The ASRS program can provide a great benefit for airmen. I encourage airmen to file an ASRS form after any flight in which a potential FAR violation occurred or that involved circumstances that may have affected the safety of the flight. However, the program is not without limit. Airmen are well advised to be familiar with and use the program, but to also undersand the circumstances under which sanction waiver will not be available.

Posted by Greg

May 03, 2007

NTSB Accident Briefs Allow Assessment Of An Airman's Post-Accident/Incident Conduct

A recent NTSB accident brief raises some interesting issues regarding an airman's post-accident/incident conduct. The accident involved a 15,000 hour commercial pilot who took off in his C-210 and shortly thereafter realized that he was unable to retract or extend the main landing gear. Fortunately for the airman, the nose landing gear continued to function normally and this allowed him to return to the airport and land on a grassy area adjacent to an asphalt runway with the main landing gear only partially extended. The aircraft slid across the grass until it came to rest upright, tilting to the left and leaning on the left horizontal stabilizer.
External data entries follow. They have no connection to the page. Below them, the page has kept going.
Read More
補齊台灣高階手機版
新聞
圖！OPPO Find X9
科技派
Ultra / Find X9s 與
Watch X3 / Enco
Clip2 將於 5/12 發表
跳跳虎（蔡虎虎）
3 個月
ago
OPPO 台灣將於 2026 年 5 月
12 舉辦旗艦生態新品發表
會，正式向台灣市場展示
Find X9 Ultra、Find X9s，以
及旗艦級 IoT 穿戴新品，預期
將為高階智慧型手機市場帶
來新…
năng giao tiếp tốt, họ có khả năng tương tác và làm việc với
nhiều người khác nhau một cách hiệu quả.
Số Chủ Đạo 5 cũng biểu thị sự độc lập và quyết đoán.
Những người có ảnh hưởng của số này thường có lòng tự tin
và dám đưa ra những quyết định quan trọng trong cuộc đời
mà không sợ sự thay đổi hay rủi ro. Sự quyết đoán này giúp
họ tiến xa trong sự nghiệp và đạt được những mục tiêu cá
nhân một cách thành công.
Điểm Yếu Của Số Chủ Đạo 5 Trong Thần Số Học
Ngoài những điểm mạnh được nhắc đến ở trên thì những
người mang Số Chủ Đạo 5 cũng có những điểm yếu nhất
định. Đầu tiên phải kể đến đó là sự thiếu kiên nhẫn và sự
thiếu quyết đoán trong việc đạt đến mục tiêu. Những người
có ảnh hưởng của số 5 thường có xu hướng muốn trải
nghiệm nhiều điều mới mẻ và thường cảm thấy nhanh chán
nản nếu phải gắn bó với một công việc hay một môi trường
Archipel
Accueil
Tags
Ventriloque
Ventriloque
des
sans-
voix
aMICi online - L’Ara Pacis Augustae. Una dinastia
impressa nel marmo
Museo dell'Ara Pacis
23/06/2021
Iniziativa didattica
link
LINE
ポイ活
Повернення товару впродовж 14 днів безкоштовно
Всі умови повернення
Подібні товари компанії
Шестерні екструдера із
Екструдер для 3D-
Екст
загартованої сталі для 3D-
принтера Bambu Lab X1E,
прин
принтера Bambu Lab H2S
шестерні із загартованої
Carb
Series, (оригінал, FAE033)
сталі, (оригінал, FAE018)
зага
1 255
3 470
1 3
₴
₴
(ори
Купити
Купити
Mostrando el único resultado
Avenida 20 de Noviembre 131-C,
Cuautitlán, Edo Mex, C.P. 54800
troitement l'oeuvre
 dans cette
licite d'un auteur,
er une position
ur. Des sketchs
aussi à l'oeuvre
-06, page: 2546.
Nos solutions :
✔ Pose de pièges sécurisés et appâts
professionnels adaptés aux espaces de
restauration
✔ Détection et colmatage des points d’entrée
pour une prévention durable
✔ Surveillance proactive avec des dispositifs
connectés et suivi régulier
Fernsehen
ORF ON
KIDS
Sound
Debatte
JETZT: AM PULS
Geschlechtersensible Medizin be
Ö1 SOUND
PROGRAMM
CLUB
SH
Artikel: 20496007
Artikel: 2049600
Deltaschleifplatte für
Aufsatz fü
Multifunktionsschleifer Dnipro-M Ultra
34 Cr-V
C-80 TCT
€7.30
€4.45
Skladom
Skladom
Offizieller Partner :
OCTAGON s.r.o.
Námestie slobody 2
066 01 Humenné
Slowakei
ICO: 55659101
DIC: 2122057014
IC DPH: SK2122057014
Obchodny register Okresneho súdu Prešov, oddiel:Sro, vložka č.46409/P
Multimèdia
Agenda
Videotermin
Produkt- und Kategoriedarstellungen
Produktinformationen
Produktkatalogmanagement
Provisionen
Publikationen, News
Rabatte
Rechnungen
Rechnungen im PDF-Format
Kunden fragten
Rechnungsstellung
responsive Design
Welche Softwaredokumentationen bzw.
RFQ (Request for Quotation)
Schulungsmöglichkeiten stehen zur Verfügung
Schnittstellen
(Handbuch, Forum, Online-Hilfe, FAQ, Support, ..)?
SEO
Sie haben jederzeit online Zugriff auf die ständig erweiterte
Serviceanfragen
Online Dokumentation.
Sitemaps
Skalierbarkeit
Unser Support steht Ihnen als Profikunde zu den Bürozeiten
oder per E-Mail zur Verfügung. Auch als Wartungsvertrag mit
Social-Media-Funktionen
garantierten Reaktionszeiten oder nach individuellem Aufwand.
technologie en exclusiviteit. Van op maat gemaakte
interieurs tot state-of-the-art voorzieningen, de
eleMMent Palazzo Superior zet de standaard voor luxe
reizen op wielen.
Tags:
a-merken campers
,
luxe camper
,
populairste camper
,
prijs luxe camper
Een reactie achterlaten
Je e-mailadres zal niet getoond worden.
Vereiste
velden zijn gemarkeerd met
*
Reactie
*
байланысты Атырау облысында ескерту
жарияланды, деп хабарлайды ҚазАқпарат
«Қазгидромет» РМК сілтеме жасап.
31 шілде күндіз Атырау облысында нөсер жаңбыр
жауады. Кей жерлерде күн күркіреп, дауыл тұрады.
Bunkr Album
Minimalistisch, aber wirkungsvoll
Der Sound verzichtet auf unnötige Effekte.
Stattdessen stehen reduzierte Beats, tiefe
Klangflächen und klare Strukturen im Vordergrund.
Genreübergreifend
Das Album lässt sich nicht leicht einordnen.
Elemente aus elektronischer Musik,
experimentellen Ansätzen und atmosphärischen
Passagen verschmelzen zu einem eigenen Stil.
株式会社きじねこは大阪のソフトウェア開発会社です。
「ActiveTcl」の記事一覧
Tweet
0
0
The airman then had the aircraft towed to a hangar where he manually locked the main landing gear in the down position. Here is where it gets interesting. Although the airman indicated that the horizontal stabilizer sustained minor damage, he nonetheless elected to depart the airport and flew to another airport without incident. Subsequently, several photos taken by witnesses revealed that the aircraft's left horizontal stabilizer had sustained structural damage, and, in fact, the outboard section had bent upwards.

It is unclear how the NTSB learned of the accident. It may be that the airman provided notification pursuant to 49 C.F.R. Part 830 (for more information regarding accident/incident reporting requirements you can read my article on the topic here). Or perhaps one of the witnesses taking pictures notified the FAA, who then notified the NTSB. What is clear to me, is that notification was likely required given the extent of the damage to the horizontal stabilizer.

What is more important for the airman is not how or whether the NTSB was notified, but rather that the FAA likely learned of the accident and post-accident flight either as a result of the NTSB notification or by some other method. This should raise the concern about possible enforcement action. Probably not relating to the accident itself, since the NTSB was unable to determine the cause of the gear malfunction. But certainly with respect to the airman's post-accident flight.

If the damage to the horizontal stabilizer was in fact substantial, which it probably was if the stabilizer was bent upwards, then the aircraft was not in an airworthy condition when the airman flew it post-accident. At a minimum, this could expose the airman to claims that he violated FARs 91.7 (operating an unairworthy aircraft) and, of course, 91.13 (careless and reckless).

What could the airman have done differently? Ideally, the airman should have had an A&P inspect the aircraft to determine whether the damage rendered the aircraft unairworthy. If the A&P determined that the aircraft was airworthy, but later investigation revealed to the contrary, at least the airman could then assert his reliance upon the A&P's opinion as a defense. If the aircraft was unairworthy, the airman would then have two options: 1) Leave the aircraft at the airport until the aircraft is repaired and returned to service; or 2) Obtain a ferry permit from the FAA to fly the aircraft to another airport where the repairs can be performed.

These NTSB accident briefs rarely tell the whole story. The brief doesn't include pictures or a more detailed description of how the horizontal stabilizer appeard to the airman post-accident. So we don't know exactly what the airman based his assessment on when he determined that the damage was minor. Also, we don't know whether the FAA is pursuing enforcement action against the airman in this case. It wouldn't surprise me if it is. However, the limited information that is provided in an accident brief can give us insight into some do's and do not's in a post-accident/incident situation.